Co-existing with the Hellenistic world were the increasingly powerful Romans, who by the middle of the third century B. C.E. controlled most of Italy. When Philip V (r. 221-179 B. C.E.) of Macedon tried to expand his territory into Ionia around 200 B. C.E., leaders in Pergamum, Athens, and Rhodes asked Rome to help them turn him back. Rome provided successful help, and granted the cities it aided their independence. But it was now obvious that a new power had emerged in the Mediterranean. By the middle of the second century B. C.E. Rome had conquered Macedon and most of Greece. When Corinth attempted to rebel in 146 b. c.e., it was destroyed by Rome.
Rome’s power would last longer than that of Athens or the other Greek city-states, for a variety of reasons. Rome had united the other cities of Italy-something the Greek city-states had never been able to accomplish in Greece. Rome was also generous in granting civic rights to foreigners, and from this broad base of manpower could form an army large enough to conquer the Hellenistic world. And Hellenistic warfare had grown clumsy, while the Romans improved it by simplifying tactics.
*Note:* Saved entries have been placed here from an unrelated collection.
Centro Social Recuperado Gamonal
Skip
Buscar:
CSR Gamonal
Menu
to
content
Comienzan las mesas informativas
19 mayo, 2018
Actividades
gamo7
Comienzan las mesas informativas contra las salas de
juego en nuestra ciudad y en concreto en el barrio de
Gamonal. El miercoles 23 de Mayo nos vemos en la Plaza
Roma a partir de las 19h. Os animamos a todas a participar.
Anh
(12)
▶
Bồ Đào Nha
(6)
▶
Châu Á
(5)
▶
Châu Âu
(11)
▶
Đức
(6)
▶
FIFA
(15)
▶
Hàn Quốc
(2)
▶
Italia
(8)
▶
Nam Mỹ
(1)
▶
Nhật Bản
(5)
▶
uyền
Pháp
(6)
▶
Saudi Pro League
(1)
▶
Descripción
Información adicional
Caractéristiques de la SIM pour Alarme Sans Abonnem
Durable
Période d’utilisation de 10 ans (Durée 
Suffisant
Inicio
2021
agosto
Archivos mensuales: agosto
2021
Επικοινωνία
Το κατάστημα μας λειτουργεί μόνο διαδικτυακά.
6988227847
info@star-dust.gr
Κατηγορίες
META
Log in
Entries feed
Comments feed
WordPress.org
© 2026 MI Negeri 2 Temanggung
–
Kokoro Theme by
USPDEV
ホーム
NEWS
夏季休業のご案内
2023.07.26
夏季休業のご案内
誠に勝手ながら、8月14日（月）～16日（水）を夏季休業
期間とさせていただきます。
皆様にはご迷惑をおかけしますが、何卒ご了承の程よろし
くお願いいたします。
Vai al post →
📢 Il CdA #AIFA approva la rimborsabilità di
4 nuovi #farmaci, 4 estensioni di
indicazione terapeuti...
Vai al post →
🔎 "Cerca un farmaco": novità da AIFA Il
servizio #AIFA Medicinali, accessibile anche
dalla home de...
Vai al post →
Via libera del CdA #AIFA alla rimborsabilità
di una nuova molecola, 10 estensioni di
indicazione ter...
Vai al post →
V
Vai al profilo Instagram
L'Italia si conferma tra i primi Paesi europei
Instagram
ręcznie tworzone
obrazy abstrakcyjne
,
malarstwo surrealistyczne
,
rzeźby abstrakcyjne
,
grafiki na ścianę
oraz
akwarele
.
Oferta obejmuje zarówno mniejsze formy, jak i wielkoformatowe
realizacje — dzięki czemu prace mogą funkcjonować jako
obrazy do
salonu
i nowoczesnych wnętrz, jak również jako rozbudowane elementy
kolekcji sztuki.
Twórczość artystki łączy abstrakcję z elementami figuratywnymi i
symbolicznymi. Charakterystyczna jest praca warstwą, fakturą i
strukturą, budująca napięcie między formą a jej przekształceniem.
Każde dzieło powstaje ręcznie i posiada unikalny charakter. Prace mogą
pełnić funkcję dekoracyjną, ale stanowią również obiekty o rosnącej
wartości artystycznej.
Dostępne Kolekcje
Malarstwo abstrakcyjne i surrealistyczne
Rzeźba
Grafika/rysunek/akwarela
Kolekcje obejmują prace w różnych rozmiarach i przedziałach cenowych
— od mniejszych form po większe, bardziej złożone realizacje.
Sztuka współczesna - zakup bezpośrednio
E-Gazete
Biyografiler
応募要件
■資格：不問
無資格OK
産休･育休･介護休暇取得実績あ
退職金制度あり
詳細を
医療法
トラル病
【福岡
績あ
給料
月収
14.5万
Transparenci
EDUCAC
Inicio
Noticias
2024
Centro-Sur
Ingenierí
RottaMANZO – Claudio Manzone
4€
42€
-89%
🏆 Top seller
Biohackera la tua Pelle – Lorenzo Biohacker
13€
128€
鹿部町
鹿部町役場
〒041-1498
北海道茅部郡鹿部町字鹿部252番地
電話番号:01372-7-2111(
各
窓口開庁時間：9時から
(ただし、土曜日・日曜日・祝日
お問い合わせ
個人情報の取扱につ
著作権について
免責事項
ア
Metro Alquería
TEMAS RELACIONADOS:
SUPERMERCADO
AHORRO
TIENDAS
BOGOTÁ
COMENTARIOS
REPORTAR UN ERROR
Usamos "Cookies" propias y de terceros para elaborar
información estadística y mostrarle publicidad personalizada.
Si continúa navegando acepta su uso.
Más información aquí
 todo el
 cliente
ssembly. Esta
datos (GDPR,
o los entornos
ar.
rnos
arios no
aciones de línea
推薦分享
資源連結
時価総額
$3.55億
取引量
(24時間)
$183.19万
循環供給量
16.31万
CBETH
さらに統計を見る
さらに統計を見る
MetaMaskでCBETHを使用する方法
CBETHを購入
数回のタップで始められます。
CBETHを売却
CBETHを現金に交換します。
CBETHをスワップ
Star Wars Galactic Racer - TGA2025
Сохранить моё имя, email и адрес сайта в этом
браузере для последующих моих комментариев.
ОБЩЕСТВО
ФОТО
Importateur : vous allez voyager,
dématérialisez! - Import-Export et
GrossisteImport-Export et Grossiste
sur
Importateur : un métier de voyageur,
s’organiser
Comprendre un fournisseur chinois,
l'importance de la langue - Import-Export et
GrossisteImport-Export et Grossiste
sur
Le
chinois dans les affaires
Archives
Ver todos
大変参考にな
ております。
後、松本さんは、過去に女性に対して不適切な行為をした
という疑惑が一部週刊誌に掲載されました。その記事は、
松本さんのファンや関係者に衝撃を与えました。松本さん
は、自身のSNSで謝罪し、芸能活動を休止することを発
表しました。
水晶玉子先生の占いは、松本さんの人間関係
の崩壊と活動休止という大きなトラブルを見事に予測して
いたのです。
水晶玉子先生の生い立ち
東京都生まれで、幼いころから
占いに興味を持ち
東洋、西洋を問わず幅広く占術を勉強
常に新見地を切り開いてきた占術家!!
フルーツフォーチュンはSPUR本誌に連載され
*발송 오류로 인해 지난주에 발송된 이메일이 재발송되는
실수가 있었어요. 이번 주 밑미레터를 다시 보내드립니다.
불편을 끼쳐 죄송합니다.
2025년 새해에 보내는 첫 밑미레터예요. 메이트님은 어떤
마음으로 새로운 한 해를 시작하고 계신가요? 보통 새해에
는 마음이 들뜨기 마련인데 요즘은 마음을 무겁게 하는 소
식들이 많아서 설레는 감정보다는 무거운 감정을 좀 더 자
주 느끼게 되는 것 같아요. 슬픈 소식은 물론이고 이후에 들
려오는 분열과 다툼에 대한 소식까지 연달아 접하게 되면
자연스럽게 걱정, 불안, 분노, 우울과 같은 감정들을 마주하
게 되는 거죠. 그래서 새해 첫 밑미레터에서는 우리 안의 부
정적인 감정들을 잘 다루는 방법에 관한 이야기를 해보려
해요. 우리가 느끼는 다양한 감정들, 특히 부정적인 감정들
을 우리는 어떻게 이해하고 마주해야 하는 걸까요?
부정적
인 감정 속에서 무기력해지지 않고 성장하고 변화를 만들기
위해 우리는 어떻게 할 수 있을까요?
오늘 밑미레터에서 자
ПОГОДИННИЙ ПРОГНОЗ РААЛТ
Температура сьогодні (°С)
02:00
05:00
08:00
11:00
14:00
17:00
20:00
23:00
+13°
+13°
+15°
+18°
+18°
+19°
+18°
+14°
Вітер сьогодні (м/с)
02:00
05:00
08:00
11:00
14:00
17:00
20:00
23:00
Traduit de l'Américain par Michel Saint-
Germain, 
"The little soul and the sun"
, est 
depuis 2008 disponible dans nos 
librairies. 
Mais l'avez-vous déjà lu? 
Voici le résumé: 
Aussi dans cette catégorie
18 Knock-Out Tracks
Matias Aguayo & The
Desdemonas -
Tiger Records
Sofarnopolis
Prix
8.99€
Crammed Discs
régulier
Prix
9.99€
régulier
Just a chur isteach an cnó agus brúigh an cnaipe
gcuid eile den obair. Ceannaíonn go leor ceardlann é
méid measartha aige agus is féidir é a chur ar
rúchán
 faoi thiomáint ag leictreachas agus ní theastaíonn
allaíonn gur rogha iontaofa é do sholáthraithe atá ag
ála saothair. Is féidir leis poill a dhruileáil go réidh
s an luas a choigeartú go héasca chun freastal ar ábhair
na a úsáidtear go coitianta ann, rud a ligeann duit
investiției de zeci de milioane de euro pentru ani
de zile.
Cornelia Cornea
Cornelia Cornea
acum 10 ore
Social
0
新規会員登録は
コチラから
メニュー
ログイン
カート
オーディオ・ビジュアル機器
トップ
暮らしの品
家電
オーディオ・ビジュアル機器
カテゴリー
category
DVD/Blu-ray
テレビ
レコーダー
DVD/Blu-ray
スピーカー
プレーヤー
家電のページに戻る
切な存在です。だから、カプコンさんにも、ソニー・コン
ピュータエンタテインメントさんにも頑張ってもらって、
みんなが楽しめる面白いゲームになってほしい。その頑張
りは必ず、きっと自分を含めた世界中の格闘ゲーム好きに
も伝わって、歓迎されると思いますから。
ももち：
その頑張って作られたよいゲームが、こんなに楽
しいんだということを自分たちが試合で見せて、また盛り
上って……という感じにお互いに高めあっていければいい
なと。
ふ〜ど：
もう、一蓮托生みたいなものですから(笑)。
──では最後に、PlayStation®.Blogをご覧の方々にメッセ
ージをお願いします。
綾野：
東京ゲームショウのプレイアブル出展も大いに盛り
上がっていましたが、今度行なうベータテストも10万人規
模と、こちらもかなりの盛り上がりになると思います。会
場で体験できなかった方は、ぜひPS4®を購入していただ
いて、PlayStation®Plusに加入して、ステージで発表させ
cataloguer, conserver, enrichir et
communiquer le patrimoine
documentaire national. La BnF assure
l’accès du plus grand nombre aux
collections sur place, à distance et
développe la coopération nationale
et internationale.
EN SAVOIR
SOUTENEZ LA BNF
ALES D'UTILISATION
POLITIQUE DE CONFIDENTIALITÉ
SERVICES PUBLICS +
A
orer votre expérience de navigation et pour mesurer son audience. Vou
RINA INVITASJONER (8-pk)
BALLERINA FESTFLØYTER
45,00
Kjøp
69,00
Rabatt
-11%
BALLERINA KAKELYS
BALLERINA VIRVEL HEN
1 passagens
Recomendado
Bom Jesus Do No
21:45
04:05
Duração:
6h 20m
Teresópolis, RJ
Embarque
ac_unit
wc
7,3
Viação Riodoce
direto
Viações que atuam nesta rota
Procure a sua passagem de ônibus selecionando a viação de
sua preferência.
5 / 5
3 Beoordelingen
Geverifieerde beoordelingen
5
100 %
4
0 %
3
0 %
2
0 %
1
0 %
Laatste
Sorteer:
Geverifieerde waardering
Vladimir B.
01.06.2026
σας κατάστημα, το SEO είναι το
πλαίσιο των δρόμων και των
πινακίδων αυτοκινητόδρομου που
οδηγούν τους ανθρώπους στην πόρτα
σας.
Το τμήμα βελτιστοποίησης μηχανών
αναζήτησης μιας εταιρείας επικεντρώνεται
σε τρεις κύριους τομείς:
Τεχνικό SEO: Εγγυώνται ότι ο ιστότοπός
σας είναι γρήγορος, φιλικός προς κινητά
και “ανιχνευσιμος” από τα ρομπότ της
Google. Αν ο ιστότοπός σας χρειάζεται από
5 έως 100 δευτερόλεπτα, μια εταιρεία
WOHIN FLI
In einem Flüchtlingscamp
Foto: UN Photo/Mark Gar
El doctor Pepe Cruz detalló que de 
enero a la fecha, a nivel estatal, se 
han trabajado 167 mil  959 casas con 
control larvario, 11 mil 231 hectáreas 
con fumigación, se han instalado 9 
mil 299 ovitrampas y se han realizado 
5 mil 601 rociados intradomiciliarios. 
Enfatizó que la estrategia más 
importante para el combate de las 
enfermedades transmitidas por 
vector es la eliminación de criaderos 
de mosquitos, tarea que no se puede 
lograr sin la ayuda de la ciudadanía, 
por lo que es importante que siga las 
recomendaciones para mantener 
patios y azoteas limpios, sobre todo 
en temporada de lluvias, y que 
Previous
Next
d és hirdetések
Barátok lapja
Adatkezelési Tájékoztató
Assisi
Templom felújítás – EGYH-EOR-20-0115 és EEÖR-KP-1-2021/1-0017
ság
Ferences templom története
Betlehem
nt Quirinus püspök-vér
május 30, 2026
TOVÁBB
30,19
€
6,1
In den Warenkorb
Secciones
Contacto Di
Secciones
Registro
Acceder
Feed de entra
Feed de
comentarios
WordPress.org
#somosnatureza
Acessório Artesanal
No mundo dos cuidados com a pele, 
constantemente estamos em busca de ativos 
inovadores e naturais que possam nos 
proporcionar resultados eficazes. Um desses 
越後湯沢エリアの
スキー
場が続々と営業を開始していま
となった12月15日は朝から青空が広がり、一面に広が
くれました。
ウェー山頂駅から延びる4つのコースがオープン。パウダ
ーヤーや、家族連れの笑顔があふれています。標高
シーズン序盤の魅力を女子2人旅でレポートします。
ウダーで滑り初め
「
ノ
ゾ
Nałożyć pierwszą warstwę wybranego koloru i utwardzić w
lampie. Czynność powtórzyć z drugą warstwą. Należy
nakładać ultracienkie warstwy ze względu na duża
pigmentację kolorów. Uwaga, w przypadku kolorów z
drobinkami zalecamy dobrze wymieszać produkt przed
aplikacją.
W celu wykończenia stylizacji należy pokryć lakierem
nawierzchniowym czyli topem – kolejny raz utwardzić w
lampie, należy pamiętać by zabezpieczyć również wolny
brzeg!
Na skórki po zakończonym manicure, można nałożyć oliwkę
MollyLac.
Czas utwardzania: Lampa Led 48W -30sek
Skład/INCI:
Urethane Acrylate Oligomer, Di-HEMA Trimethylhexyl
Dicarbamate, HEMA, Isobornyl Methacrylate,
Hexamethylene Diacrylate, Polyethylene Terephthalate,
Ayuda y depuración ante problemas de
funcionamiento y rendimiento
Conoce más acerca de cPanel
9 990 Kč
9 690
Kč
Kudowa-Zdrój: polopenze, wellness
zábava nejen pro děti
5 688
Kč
Hellenistic soldiers now fought with even longer pikes, up to 20 feet long, and the once-effective tactic of using cavalry to burst through enemy lines was little used. Roman soldiers carried smaller spears that they threw at their enemy, and then moved in for close combat using the glad-ius, a double-edged steel sword (from which we get the word gladiator) that was much easier to handle than the long Greek spear, and which inflicted much damage. In 30 B. C.E., the last of the Hellenistic kingdoms-Egypt under Queen Cleopatra-was defeated by the Roman Empire.